Martine Rose’s characters co-exist in sweet harmony
Control amidst the chaos, Rose brings her punks, ravers, hooligans and bankers back for a thrilling SS21 collection.
Who is the Martine Rose poster boy? Well, a raver, punker, hiker, hooligan, businessman, rudeboy. And they all, somehow, co-exist in the World of Rose; BDSM trousers here, a football jersey there, and themes of sex, drugs and being on the dole.
This season, Rose pays homage to the characters and characteristics of a jumbled-up closet, where off-beat pieces intermingle and look a bit weird together but – with thrill-seeking, balls-out bravery – work. The designer again takes from her world of idiosyncrasies: sex is kinky and presented in diamante-embellished, denim chaps. Romance is far-out, in a blush-pink, crushed velvet two-piece suit. Sportswear is hugely oversized – obnoxious, even – in a knee-skimming polo top.
But there’s control amidst the chaos. See, Rose’s hard-touch approach to design and styling is cleverly twisted. Her boys and girls are rebellious and keen to go for it. Her approach to smart dressing is to pair a fitted rainbow-striped shirt with a tailored pair of jeans, a beige anorak and square-toed loafers, merging the sports casual styles of late ’80s Northern menswear with the slick appeal of Jamaican rudeboys living in London in the same decade. It’s a collision of cultures. With Gen‑Z having references at their fingertips now, it’s one that makes Rose’s design ethos so appealing for contemporary fans.
This season retraces Rose’s punk references of SS20, with red hairy wool coats and wrap blazers nodding to the DIY attitudes of the King’s Road kids of the ’70s.
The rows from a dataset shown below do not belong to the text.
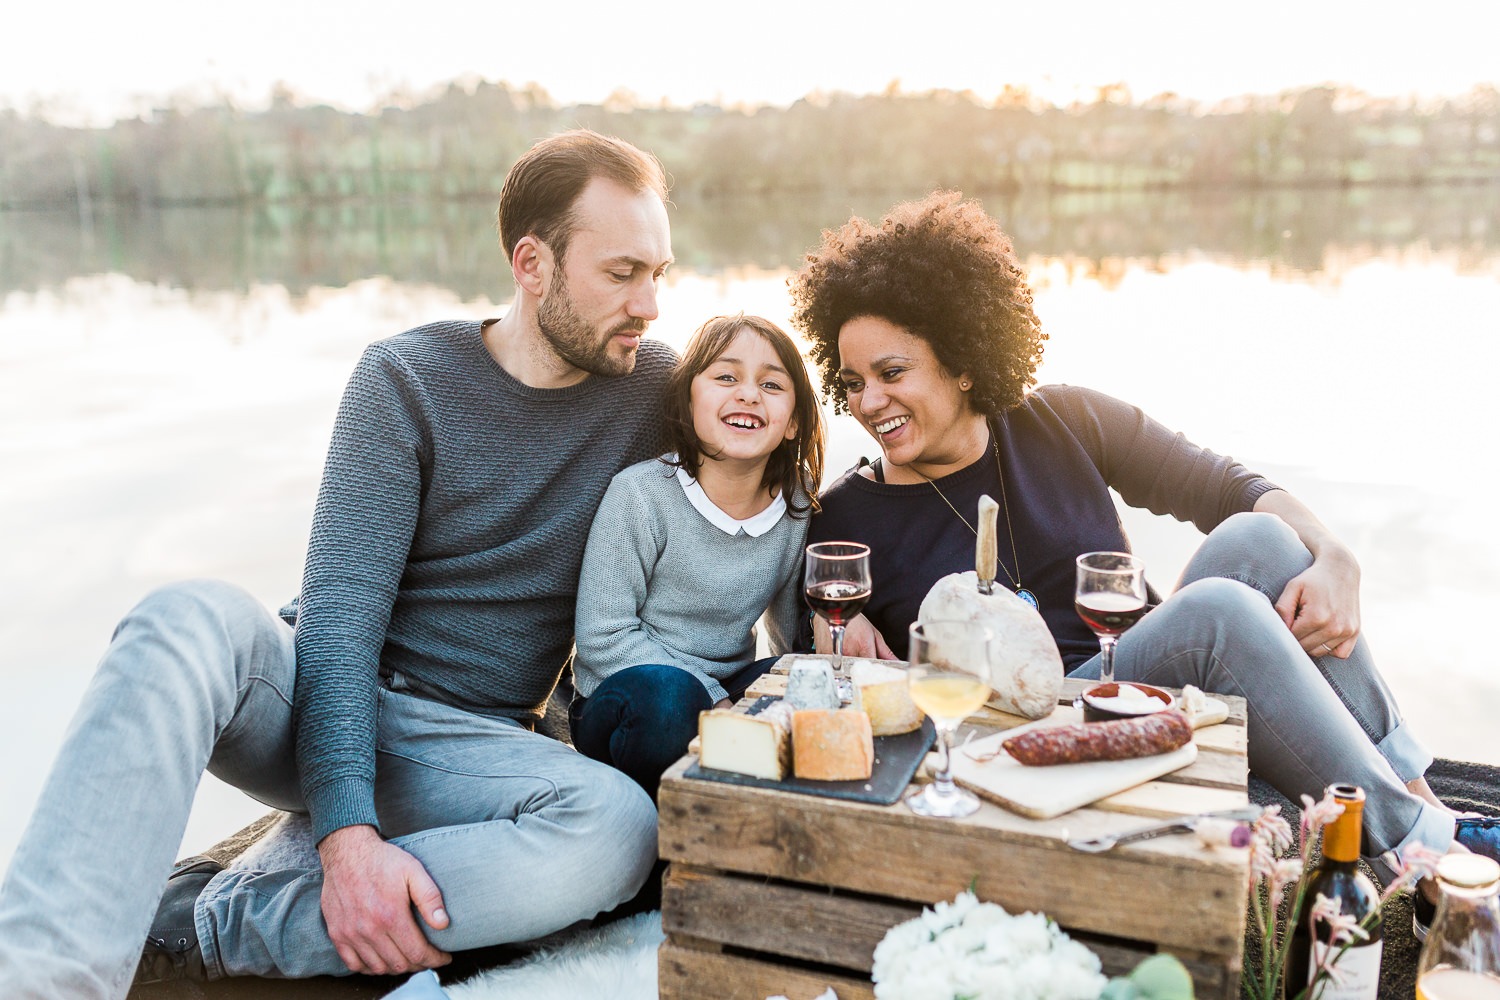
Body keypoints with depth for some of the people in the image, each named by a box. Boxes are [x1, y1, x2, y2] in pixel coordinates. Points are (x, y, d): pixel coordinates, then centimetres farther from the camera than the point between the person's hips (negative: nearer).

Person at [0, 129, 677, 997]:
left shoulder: (656, 388, 1)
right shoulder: (407, 379, -5)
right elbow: (342, 609, -13)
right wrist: (347, 833, -26)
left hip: (470, 744, 2)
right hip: (317, 701, -1)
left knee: (619, 829, -32)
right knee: (196, 617, -33)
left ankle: (189, 924, -25)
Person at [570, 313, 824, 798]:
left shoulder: (799, 500, 0)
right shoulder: (641, 494, -15)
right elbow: (605, 638, -15)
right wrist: (717, 703, -20)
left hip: (731, 690, 4)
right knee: (663, 693, -37)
Meanwhile, the football characters wearing pop-buttoned tracksuit bottoms is a nod to SS14 and SS15’s maxed-out silhouettes, where soft fabrics draped the legs, concealing the shoes entirely.
Back in May, when the designer spoke to THE FACE on designing The Lost Lioness shirt for England this year, she referred back to the symbolism of football shirts as a kid in ’80s London. It was a striking moment in the conversation between her and our editor, Matthew Whitehouse. “If we saw people with football shirts on as kids, we were told to cross the road,” she said. “Absolutely avoid them because there was something threatening, unpredictable. The ’80s was a time of really fucking terrible football violence.” But in 1989, with the emergence of acid house and ecstasy, there was a decline in football hooliganism and the subsequent violence. “I find that so interesting,” she added.
Since the label’s launch in 2007, Rose has created a world of her own – one that is full of love, hope, optimism and euphoria. Whether it’s her aim to reconstruct subcultures and turn them into something accepting, diverse, wonderful and deeply modern isn’t certain. But it certainly feels that way and it’s a thrilling affair.